* What you will do *
Could you repeat all of the entries exactly, leaving out any pictures?

Dataset records:
******

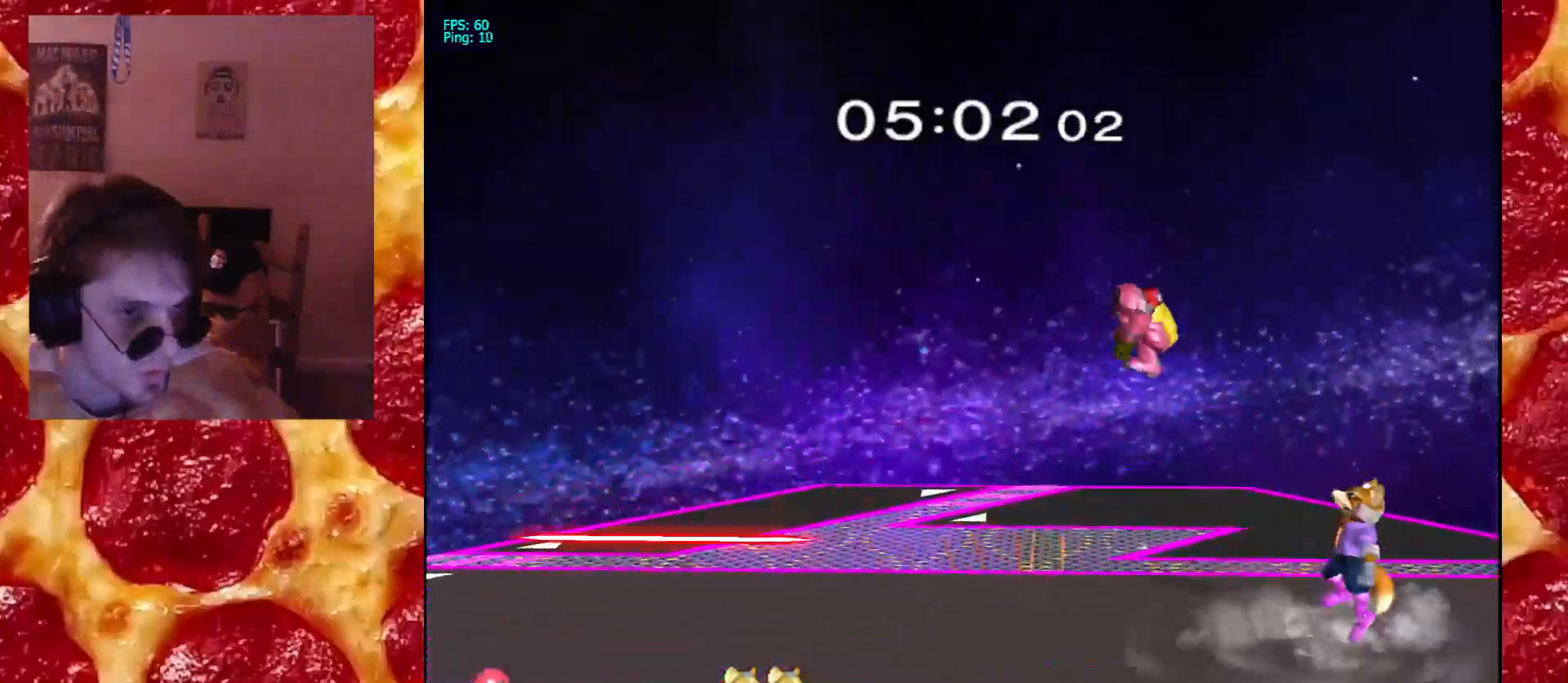
{"dt_ms": 1000, "buttons": ["L1"], "left_stick": "down", "right_stick": "center", "events": [[150, "A", "down"], [150, "left_stick", "center"], [267, "left_stick", "right"], [450, "left_stick", "down"], [583, "L1", "down"], [583, "left_stick", "right"], [683, "left_stick", "center"], [700, "A", "up"], [750, "left_stick", "down"]]}
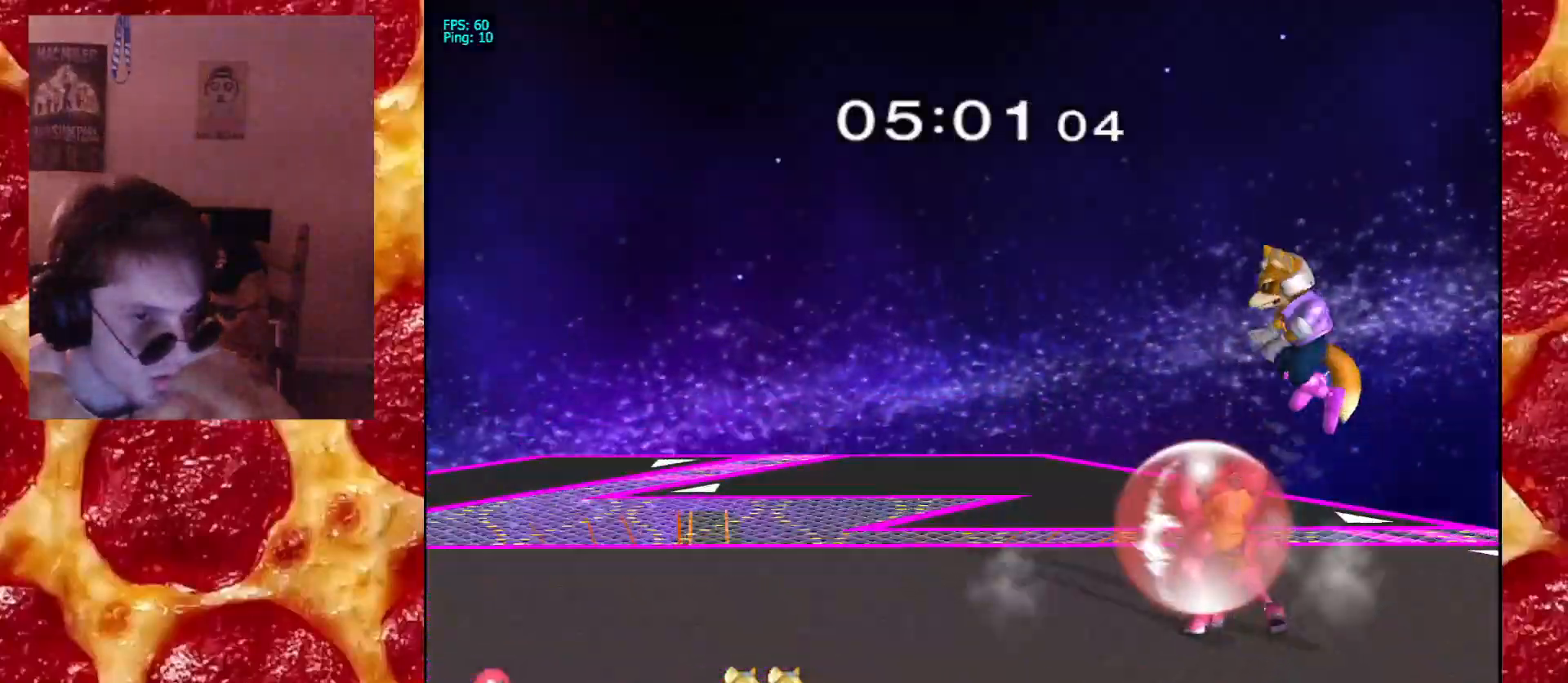
{"dt_ms": 500, "buttons": ["L1"], "left_stick": "center", "right_stick": "center"}
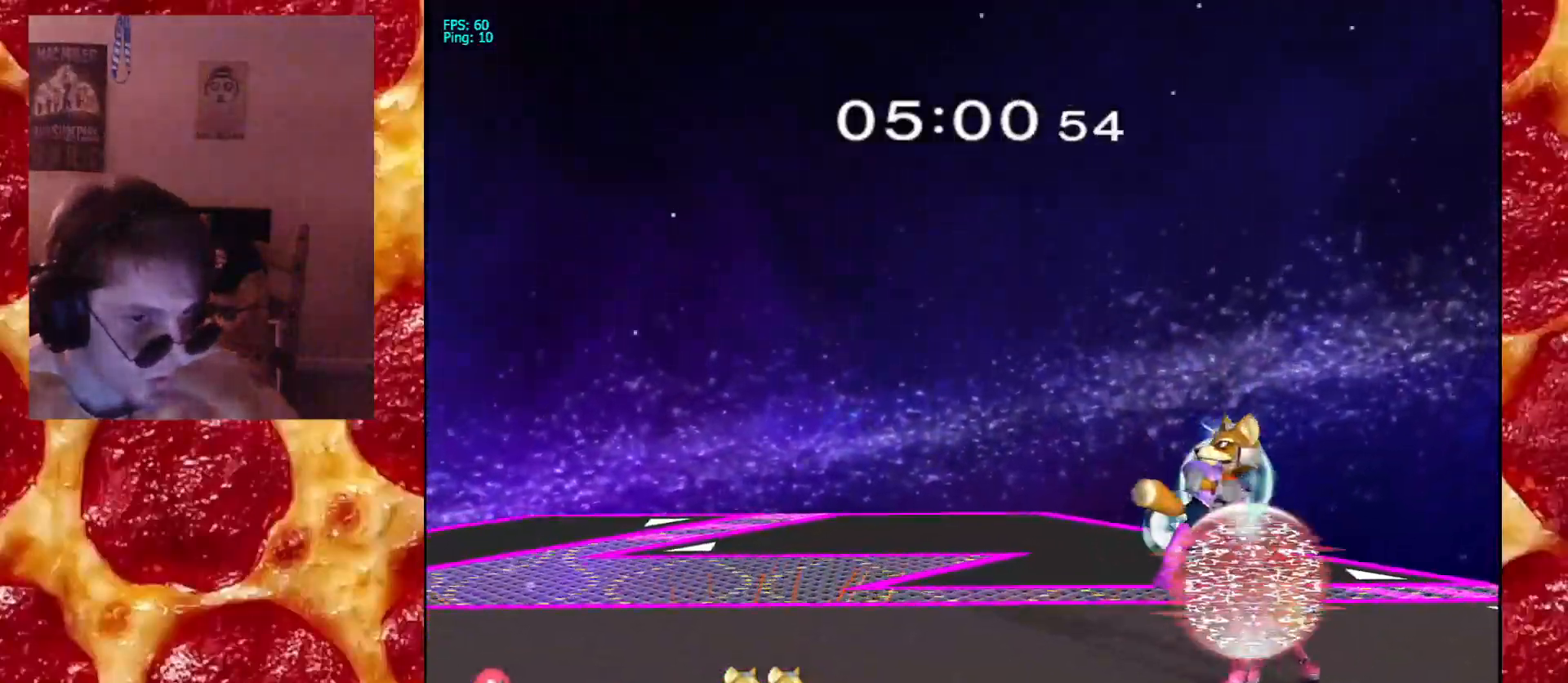
{"dt_ms": 500, "buttons": ["B"], "left_stick": "down", "right_stick": "center", "events": [[283, "L1", "up"], [333, "L1", "down"], [350, "left_stick", "up"], [417, "L1", "up"], [500, "B", "down"], [500, "left_stick", "down"]]}
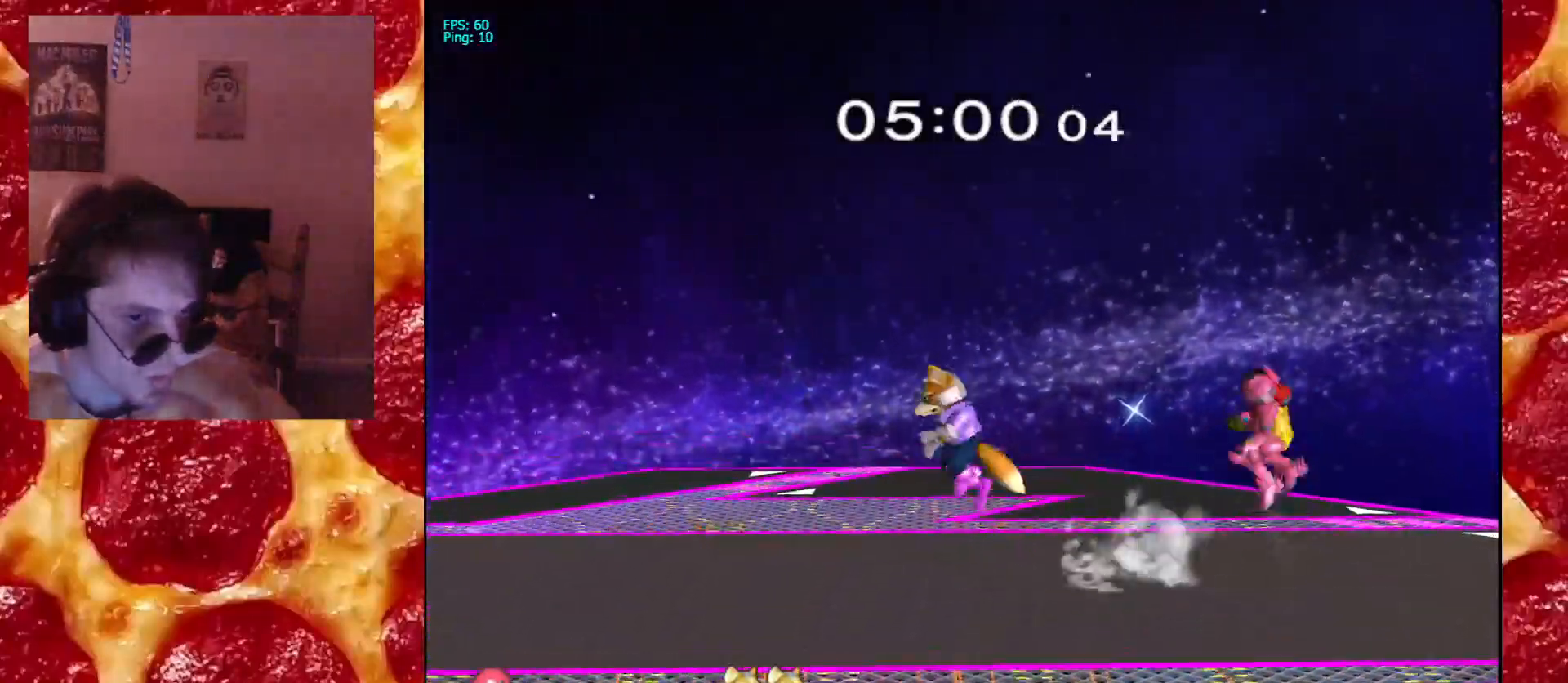
{"dt_ms": 500, "buttons": ["B"], "left_stick": "right", "right_stick": "center", "events": [[167, "left_stick", "down-right"], [267, "left_stick", "right"]]}
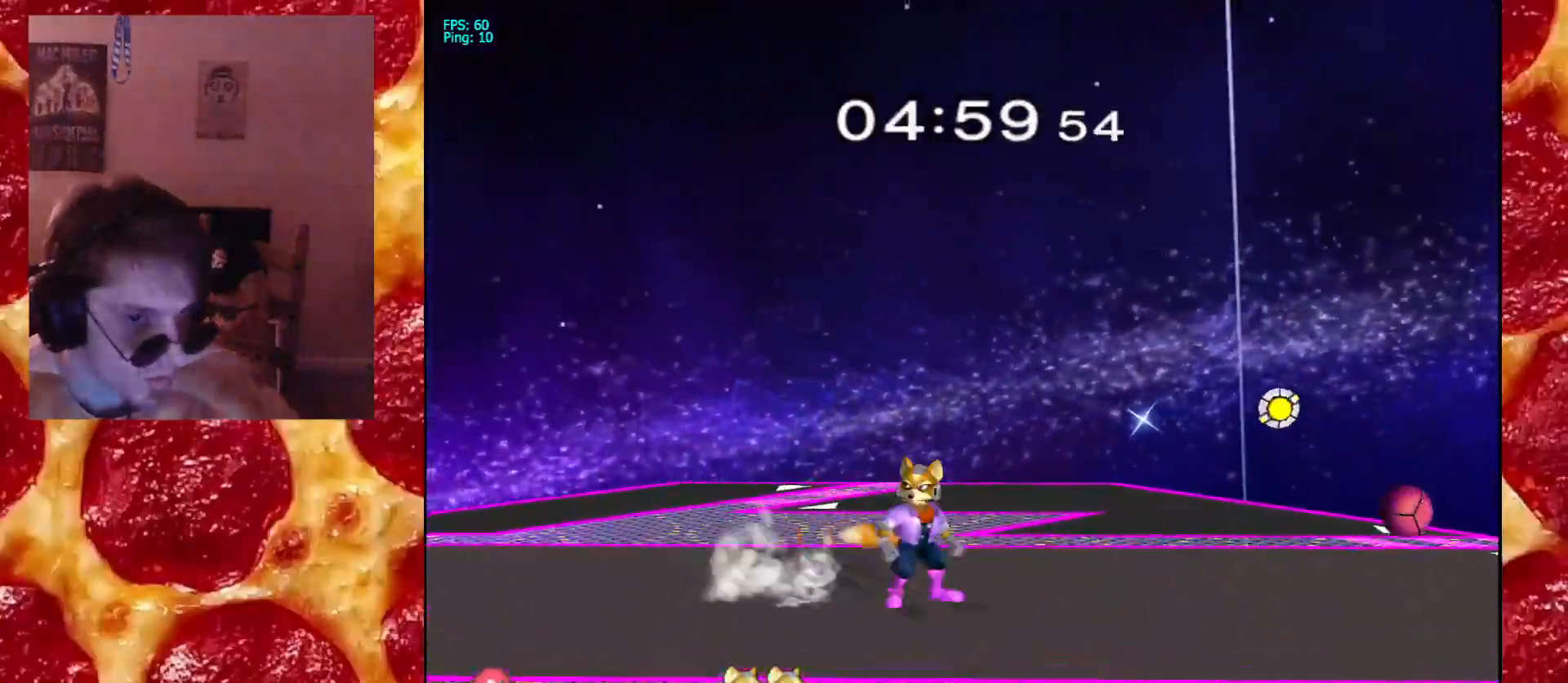
{"dt_ms": 1000, "buttons": [], "left_stick": "left", "right_stick": "center", "events": [[183, "B", "up"], [183, "left_stick", "left"], [267, "left_stick", "center"], [467, "left_stick", "down-right"], [500, "X", "down"], [550, "R1", "down"], [650, "X", "up"], [683, "R1", "up"], [750, "left_stick", "left"]]}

******

* Answer to this exercise *
{"dt_ms": 1000, "buttons": ["L1"], "left_stick": "down", "right_stick": "center", "events": [[150, "A", "down"], [150, "left_stick", "center"], [267, "left_stick", "right"], [450, "left_stick", "down"], [583, "L1", "down"], [583, "left_stick", "right"], [683, "left_stick", "center"], [700, "A", "up"], [750, "left_stick", "down"]]}
{"dt_ms": 500, "buttons": ["L1"], "left_stick": "center", "right_stick": "center"}
{"dt_ms": 500, "buttons": ["B"], "left_stick": "down", "right_stick": "center", "events": [[283, "L1", "up"], [333, "L1", "down"], [350, "left_stick", "up"], [417, "L1", "up"], [500, "B", "down"], [500, "left_stick", "down"]]}
{"dt_ms": 500, "buttons": ["B"], "left_stick": "right", "right_stick": "center", "events": [[167, "left_stick", "down-right"], [267, "left_stick", "right"]]}
{"dt_ms": 1000, "buttons": [], "left_stick": "left", "right_stick": "center", "events": [[183, "B", "up"], [183, "left_stick", "left"], [267, "left_stick", "center"], [467, "left_stick", "down-right"], [500, "X", "down"], [550, "R1", "down"], [650, "X", "up"], [683, "R1", "up"], [750, "left_stick", "left"]]}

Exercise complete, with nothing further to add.